== Goal of the exercise ==
Write out the data that follows exactly, keeping every picture out.

== Provided data ==
=== Section Start ===

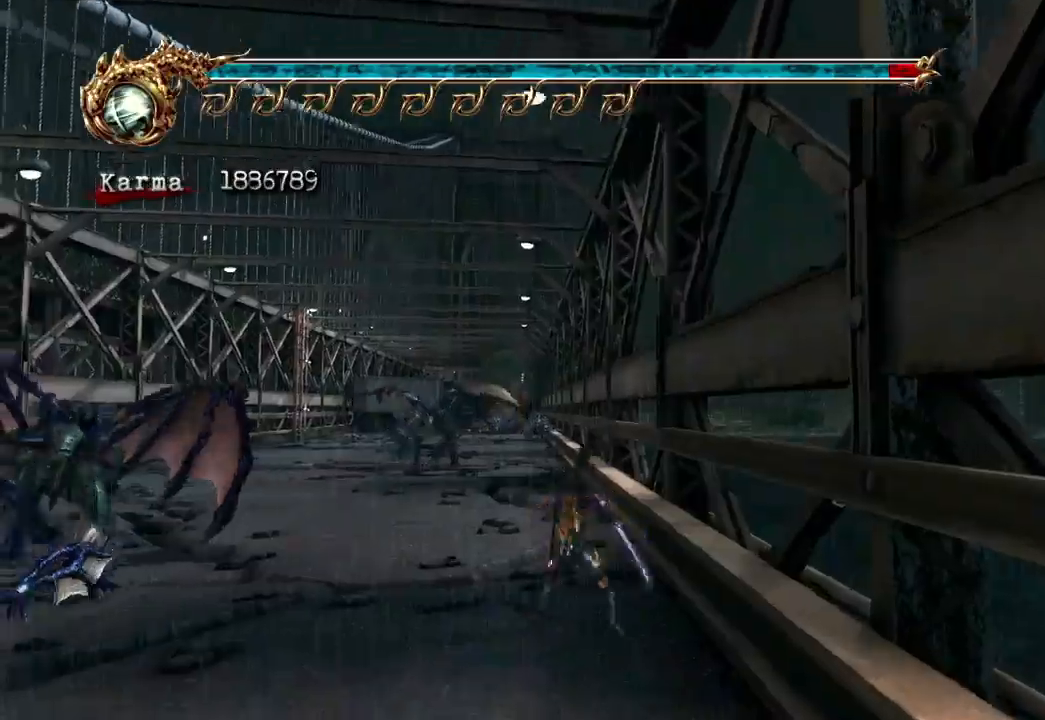
Gameplay with a controller (Xbox layout); each line is a JSON object with the inputs held at the frame after it. "events" lists button and stick changes between this image and that frame as [ms after this image, input, new state], when the widget could be followed in between. Not read: L3 R3.
{"buttons": [], "left_stick": "up", "right_stick": "center", "events": [[67, "A", "down"], [217, "A", "up"], [300, "left_stick", "up"], [350, "L2", "up"]]}
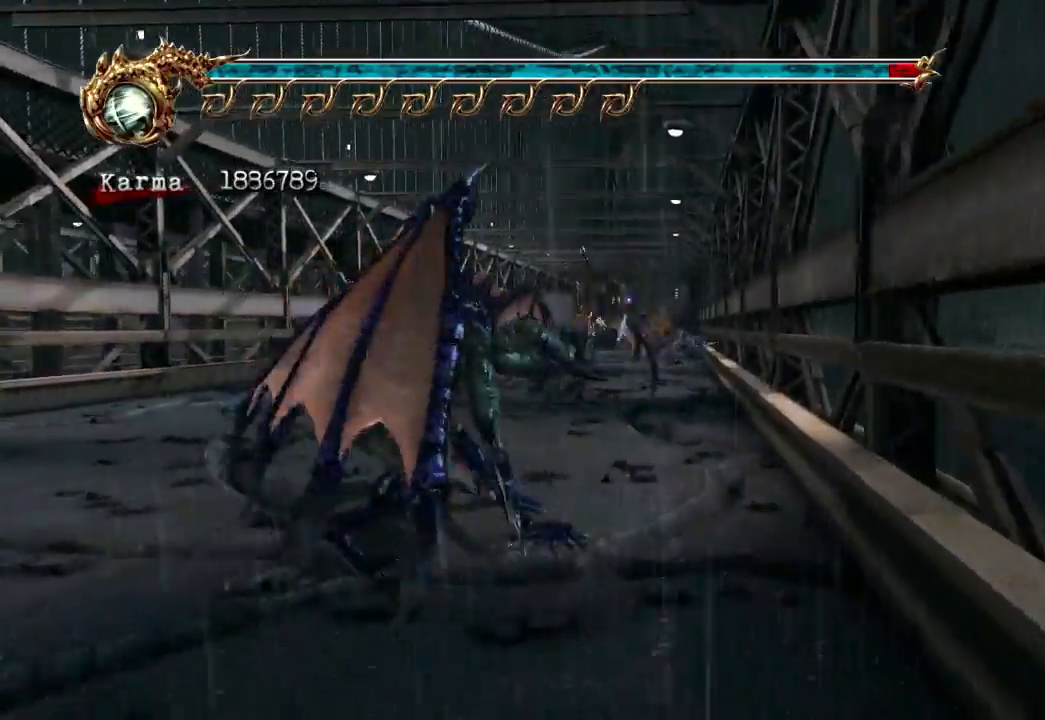
{"buttons": ["A", "L2", "R2"], "left_stick": "up-right", "right_stick": "center", "events": [[17, "left_stick", "up-right"], [217, "L2", "down"], [400, "A", "down"], [417, "R2", "down"]]}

=== Section End ===

== The answer ==
Gameplay with a controller (Xbox layout); each line is a JSON object with the inputs held at the frame after it. "events" lists button and stick changes between this image and that frame as [ms after this image, input, new state], when the widget could be followed in between. Not read: L3 R3.
{"buttons": [], "left_stick": "up", "right_stick": "center", "events": [[67, "A", "down"], [217, "A", "up"], [300, "left_stick", "up"], [350, "L2", "up"]]}
{"buttons": ["A", "L2", "R2"], "left_stick": "up-right", "right_stick": "center", "events": [[17, "left_stick", "up-right"], [217, "L2", "down"], [400, "A", "down"], [417, "R2", "down"]]}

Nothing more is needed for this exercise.